▼▼▼

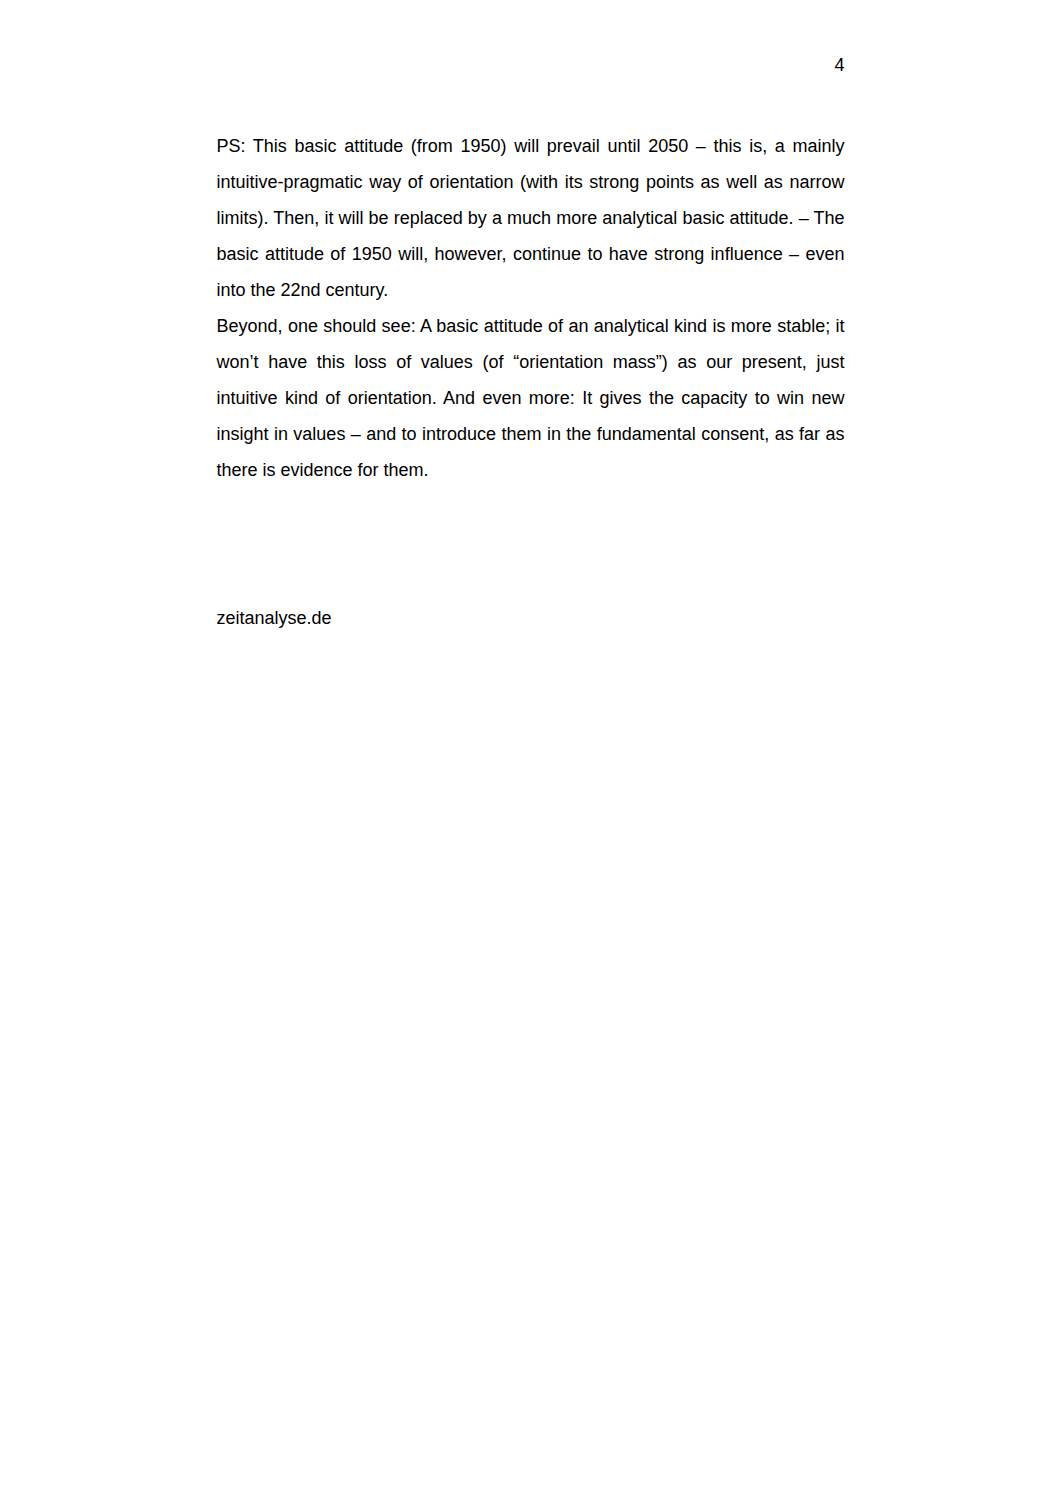4
PS: This basic attitude (from 1950) will prevail until 2050 – this is, a mainly intuitive-pragmatic way of orientation (with its strong points as well as narrow limits). Then, it will be replaced by a much more analytical basic attitude. – The basic attitude of 1950 will, however, continue to have strong influence – even into the 22nd century.
Beyond, one should see: A basic attitude of an analytical kind is more stable; it won’t have this loss of values (of “orientation mass”) as our present, just intuitive kind of orientation. And even more: It gives the capacity to win new insight in values – and to introduce them in the fundamental consent, as far as there is evidence for them.
zeitanalyse.de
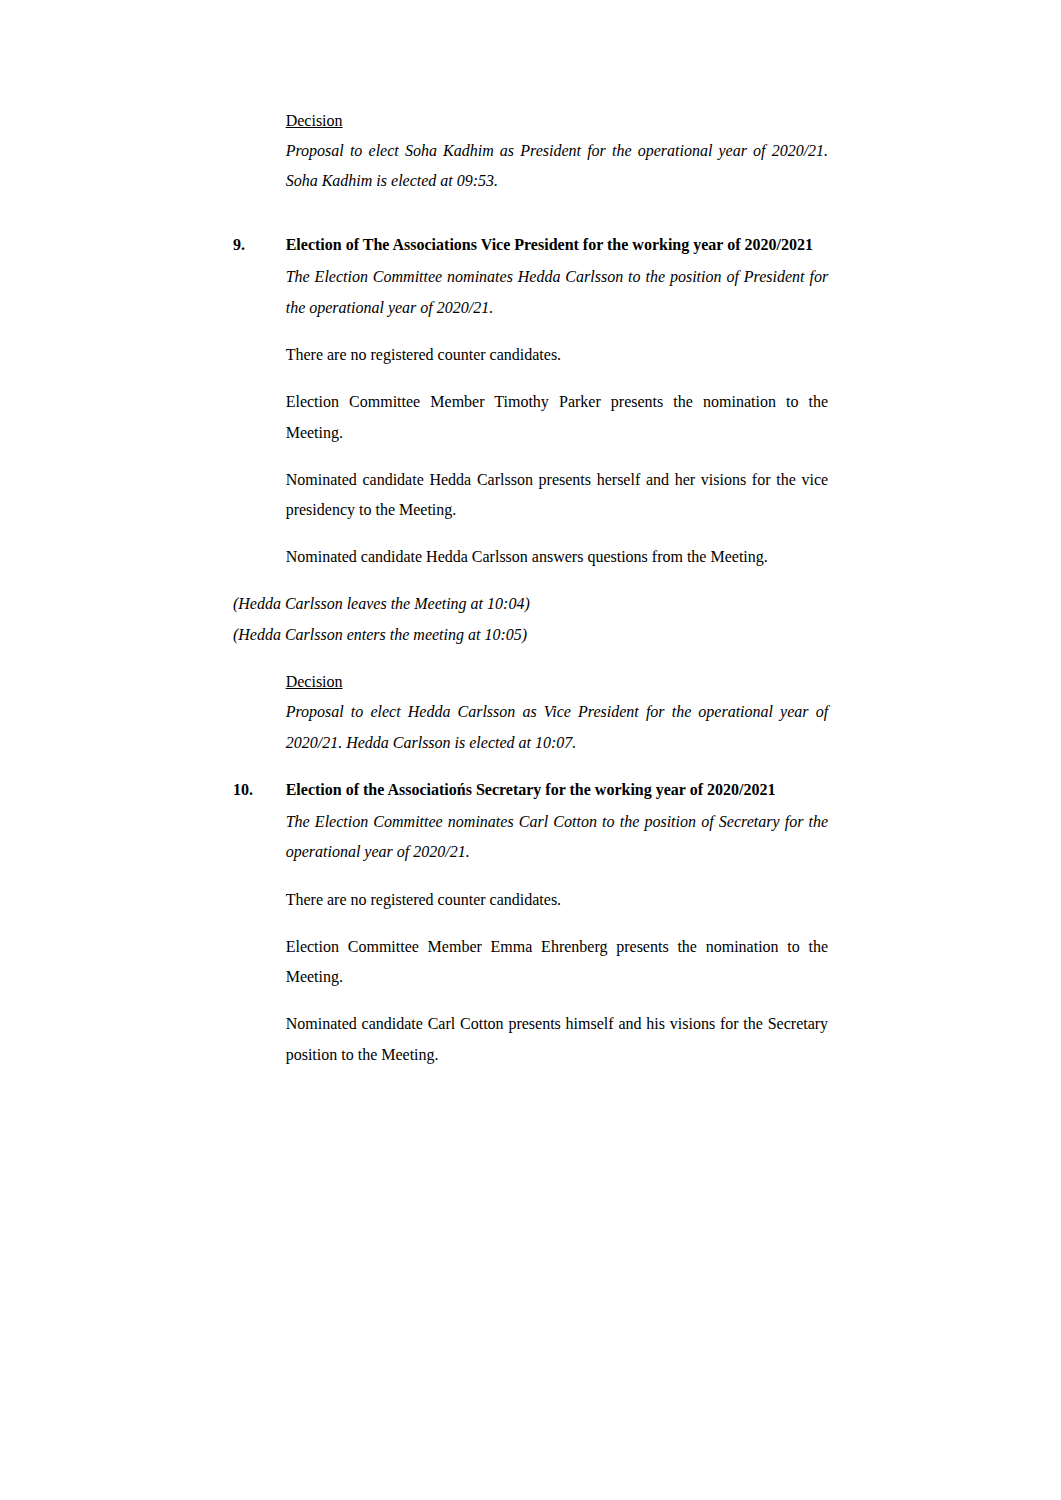Decision
Proposal to elect Soha Kadhim as President for the operational year of 2020/21. Soha Kadhim is elected at 09:53.
Election of The Associations Vice President for the working year of 2020/2021
The Election Committee nominates Hedda Carlsson to the position of President for the operational year of 2020/21.
There are no registered counter candidates.
Election Committee Member Timothy Parker presents the nomination to the Meeting.
Nominated candidate Hedda Carlsson presents herself and her visions for the vice presidency to the Meeting.
Nominated candidate Hedda Carlsson answers questions from the Meeting.
(Hedda Carlsson leaves the Meeting at 10:04)
(Hedda Carlsson enters the meeting at 10:05)
Decision
Proposal to elect Hedda Carlsson as Vice President for the operational year of 2020/21. Hedda Carlsson is elected at 10:07.
Election of the Associatiońs Secretary for the working year of 2020/2021
The Election Committee nominates Carl Cotton to the position of Secretary for the operational year of 2020/21.
There are no registered counter candidates.
Election Committee Member Emma Ehrenberg presents the nomination to the Meeting.
Nominated candidate Carl Cotton presents himself and his visions for the Secretary position to the Meeting.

▲▲▲

What to produce: For this exercise, return the data above exactly and leave every picture out.

Written reply:
4
PS: This basic attitude (from 1950) will prevail until 2050 – this is, a mainly intuitive-pragmatic way of orientation (with its strong points as well as narrow limits). Then, it will be replaced by a much more analytical basic attitude. – The basic attitude of 1950 will, however, continue to have strong influence – even into the 22nd century.
Beyond, one should see: A basic attitude of an analytical kind is more stable; it won’t have this loss of values (of “orientation mass”) as our present, just intuitive kind of orientation. And even more: It gives the capacity to win new insight in values – and to introduce them in the fundamental consent, as far as there is evidence for them.
zeitanalyse.de
Decision
Proposal to elect Soha Kadhim as President for the operational year of 2020/21. Soha Kadhim is elected at 09:53.
Election of The Associations Vice President for the working year of 2020/2021
The Election Committee nominates Hedda Carlsson to the position of President for the operational year of 2020/21.
There are no registered counter candidates.
Election Committee Member Timothy Parker presents the nomination to the Meeting.
Nominated candidate Hedda Carlsson presents herself and her visions for the vice presidency to the Meeting.
Nominated candidate Hedda Carlsson answers questions from the Meeting.
(Hedda Carlsson leaves the Meeting at 10:04)
(Hedda Carlsson enters the meeting at 10:05)
Decision
Proposal to elect Hedda Carlsson as Vice President for the operational year of 2020/21. Hedda Carlsson is elected at 10:07.
Election of the Associatiońs Secretary for the working year of 2020/2021
The Election Committee nominates Carl Cotton to the position of Secretary for the operational year of 2020/21.
There are no registered counter candidates.
Election Committee Member Emma Ehrenberg presents the nomination to the Meeting.
Nominated candidate Carl Cotton presents himself and his visions for the Secretary position to the Meeting.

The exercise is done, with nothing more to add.